Both Mentor and Allergan, (maker of Natrelle implants), offer limited ten-year warranties by default. The warranties cover replacement implants and put $1,200 towards reoperation fees. Each also offers premium warranties for an additional $100 that cover up to $2400 of surgical expenses. By comparison, replacement surgeries cost anywhere between $5,000 and $10,000.

Warranty Shortcomings

Even if the implants are still under warranty, complications can warrant hefty out-of-pocket fees. Insurance does not cover MRI examinations (the only way to detect silicone leakage), and rarely covers additional reoperation costs. Plus, none of the policies compensate for lost time or any travel expenses associated with reoperation (for women who had operations done in a different state, for example).

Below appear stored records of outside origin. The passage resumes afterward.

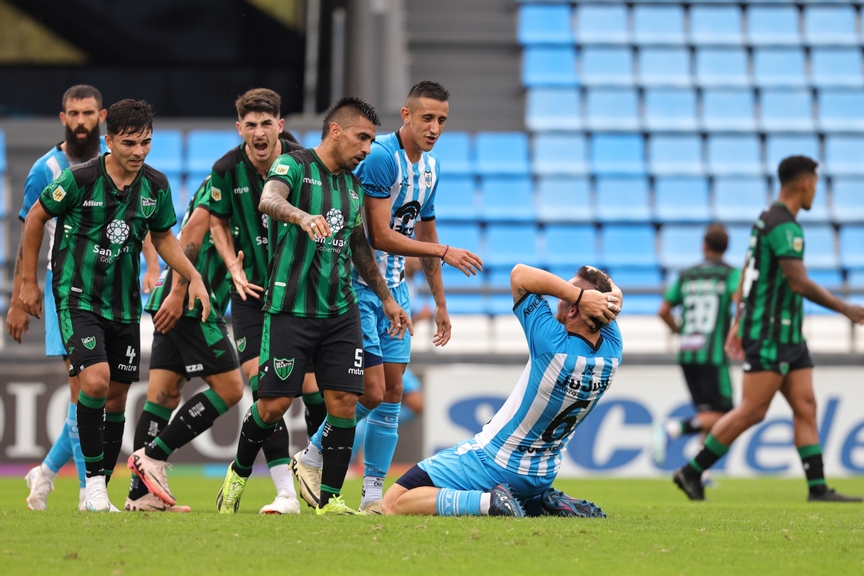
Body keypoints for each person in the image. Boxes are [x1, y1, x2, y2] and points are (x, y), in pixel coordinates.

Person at [215, 96, 412, 516]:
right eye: (362, 138)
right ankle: (238, 473)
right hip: (290, 308)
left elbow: (361, 250)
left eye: (372, 141)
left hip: (341, 311)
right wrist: (301, 217)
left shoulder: (354, 187)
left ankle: (330, 500)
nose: (366, 149)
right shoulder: (295, 164)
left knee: (343, 401)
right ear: (336, 131)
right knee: (272, 406)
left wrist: (388, 299)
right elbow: (269, 198)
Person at [293, 80, 483, 515]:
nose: (434, 128)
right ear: (406, 115)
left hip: (396, 289)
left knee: (394, 392)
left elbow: (425, 229)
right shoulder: (380, 157)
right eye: (427, 118)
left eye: (442, 120)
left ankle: (373, 495)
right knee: (374, 392)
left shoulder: (430, 168)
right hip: (359, 284)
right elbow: (379, 235)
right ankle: (312, 455)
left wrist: (440, 303)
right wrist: (441, 252)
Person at [19, 99, 210, 512]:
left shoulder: (155, 186)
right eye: (129, 143)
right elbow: (35, 217)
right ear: (109, 142)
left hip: (123, 305)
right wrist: (27, 283)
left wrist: (192, 276)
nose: (139, 151)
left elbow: (162, 237)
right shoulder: (79, 179)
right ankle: (94, 488)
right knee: (94, 381)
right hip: (76, 297)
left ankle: (95, 487)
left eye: (146, 142)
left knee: (117, 398)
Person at [673, 156, 864, 503]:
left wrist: (738, 319)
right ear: (805, 183)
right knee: (751, 410)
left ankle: (817, 488)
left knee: (805, 405)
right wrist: (845, 308)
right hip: (772, 334)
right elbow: (799, 282)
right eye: (815, 184)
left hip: (789, 335)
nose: (816, 191)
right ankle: (691, 471)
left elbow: (748, 271)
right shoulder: (784, 227)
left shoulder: (765, 219)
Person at [382, 264, 621, 518]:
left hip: (495, 462)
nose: (561, 297)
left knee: (394, 502)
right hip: (543, 473)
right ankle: (540, 503)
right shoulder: (614, 351)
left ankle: (490, 503)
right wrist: (591, 297)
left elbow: (519, 274)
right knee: (524, 489)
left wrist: (580, 295)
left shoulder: (550, 343)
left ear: (574, 308)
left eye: (567, 296)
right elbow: (613, 294)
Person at [209, 89, 324, 513]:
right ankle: (283, 493)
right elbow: (216, 222)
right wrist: (232, 267)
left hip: (296, 293)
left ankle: (317, 481)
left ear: (279, 124)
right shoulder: (225, 169)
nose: (259, 132)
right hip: (252, 295)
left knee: (313, 392)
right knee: (265, 390)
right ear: (240, 129)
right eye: (250, 124)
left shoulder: (304, 162)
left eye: (266, 123)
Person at [7, 85, 106, 511]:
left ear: (102, 116)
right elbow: (27, 235)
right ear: (62, 117)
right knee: (83, 389)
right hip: (65, 290)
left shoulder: (117, 163)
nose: (81, 120)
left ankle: (45, 472)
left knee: (96, 394)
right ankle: (89, 492)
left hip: (108, 289)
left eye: (88, 112)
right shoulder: (44, 169)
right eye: (73, 113)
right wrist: (18, 295)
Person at [124, 175, 245, 513]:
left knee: (162, 395)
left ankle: (140, 496)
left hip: (174, 295)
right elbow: (190, 232)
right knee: (231, 389)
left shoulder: (231, 180)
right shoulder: (230, 181)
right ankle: (153, 456)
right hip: (191, 300)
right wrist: (180, 292)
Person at [652, 224, 740, 465]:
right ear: (726, 247)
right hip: (713, 355)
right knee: (726, 416)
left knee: (708, 414)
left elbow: (663, 311)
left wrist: (680, 331)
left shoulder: (687, 275)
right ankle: (673, 428)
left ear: (704, 246)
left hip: (688, 351)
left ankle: (700, 472)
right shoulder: (731, 274)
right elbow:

Furthermore, patients may require additional surgery not only due to a defect, but on account of complications like shifting, capsular contracture or internal scarring.

Be Prepared

The warranty only lasts a decade, but the longer the implants are there, the more likely they are to break or leak. If this occurs, they will need to be removed and replaced.

Dr. Linda Huang, a plastic surgeon in Denver, says that women must expect to spend at least as much on maintenance as on the first surgery. “If they would rather spend their money on a trip to Paris…then I recommend they do not have breast augmentation to begin with,” she told the New York Times.

Don’t Dismay

Even though over 20 percent of women needed follow-up surgery, roughly 90 percent report satisfaction with their implants. Understanding beforehand that additional surgery will likely be needed, whether in the first ten years or further down the line, will help many to take complications in stride and remain happy with their implants.